Before Plan 9: Plans 1-8 From Outer Space
© 2012 various authors
354 pages


TV Producer:"About the title...it's highly inflammatory. What if we changed it to 'Plan 9 from Outer Space'?"
Ed Wood: ...that's ridiculous. 
(From Ed Wood, starring Johnny Depp)



Greetings, my friends. We are all interested in the future, for that is where you and I shall spend the rest! of our lives. But this is not a book about the future, it is one about the past. Specifically, it's a prequel to the 1950s cult classic, Plan 9 from Outer Space.  For those who have never experience the particular pleasure of it,  the film features aliens making contact with Earth,  who have hopes of convincing us not to blow up the universe by creating three "zombies", two of whom are actually vampires.   I watched it a few weeks ago as part of a series of 1950s SF (along with Them! The Beast from 20,000 Fanthoms, Satellite in the Sky, and World Without End) and have since become morbidly fascinated with the work of Ed Wood. How could I resist this little volume, each story-chapter documenting the nine previous plans that the mysterious aliens visited upon the Earth?    Like the movie, this book of tales is more comedic than thrilling, and by plan 8 the novelty had worn off on me entirely.  The premise is that roughly since the Age of the Dinosaurs, the same group of aliens has been cloning itself and maintaining a watch over Earth, attempting to persuade Earthings (first intelligent dinosaurs, then humans) not to blow up the galaxy.  The stories are most clever early on, as the authors insert the aliens into the tale of Odysessus (turns out all those gods and monsters were alien creatures, who knew?), ancient Egypt (aliens did build the pyramids!), and the story of the Pied Piper.    There are numerous references to other SF stories and legends -- Roswell, obviously --  and even one particularly funny hat-tip to Ed Wood himself.
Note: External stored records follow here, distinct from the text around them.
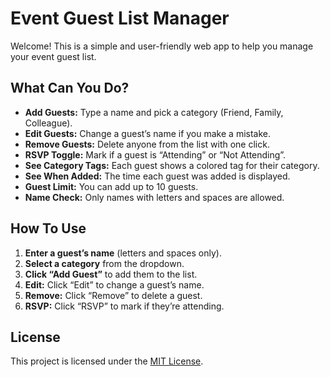 # Event Guest List Manager

Welcome! This is a simple and user-friendly web app to help you manage your event guest list.


## What Can You Do?

- **Add Guests:** Type a name and pick a category (Friend, Family, Colleague).
- **Edit Guests:** Change a guest’s name if you make a mistake.
- **Remove Guests:** Delete anyone from the list with one click.
- **RSVP Toggle:** Mark if a guest is “Attending” or “Not Attending”.
- **See Category Tags:** Each guest shows a colored tag for their category.
- **See When Added:** The time each guest was added is displayed.
- **Guest Limit:** You can add up to 10 guests.
- **Name Check:** Only names with letters and spaces are allowed.

## How To Use

1. **Enter a guest’s name** (letters and spaces only).
2. **Select a category** from the dropdown.
3. **Click “Add Guest”** to add them to the list.
4. **Edit:** Click “Edit” to change a guest’s name.
5. **Remove:** Click “Remove” to delete a guest.
6. **RSVP:** Click “RSVP” to mark if they’re attending.



## License

This project is licensed under the [MIT License](LICENSE).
In a chapter set in Victorian America, a scientist named Glen must pretend to be a woman to find out where mind-control corsets are taking all the wives of his village; naturally, he asks people to call him Glenda.  The Nazi antics seem like something out of an old Captain America plot (Heil Hydra!), and then we get a bunch of monster movies towards the end.   Some references attempt to explain the silliness of the film, like the alien saucers being suspended by wires:  an alien complains that Earth's atmosphere is so turbulent that their ships are damaged and having to be towed by other ships in higher orbits.

If you find Plan 9 from Outer Space to be in the "so bad it's good" kind of movie,  you may enjoy these little stories to a degree.  My enthusiasm waned after the Victorian story, which I think is my favorite.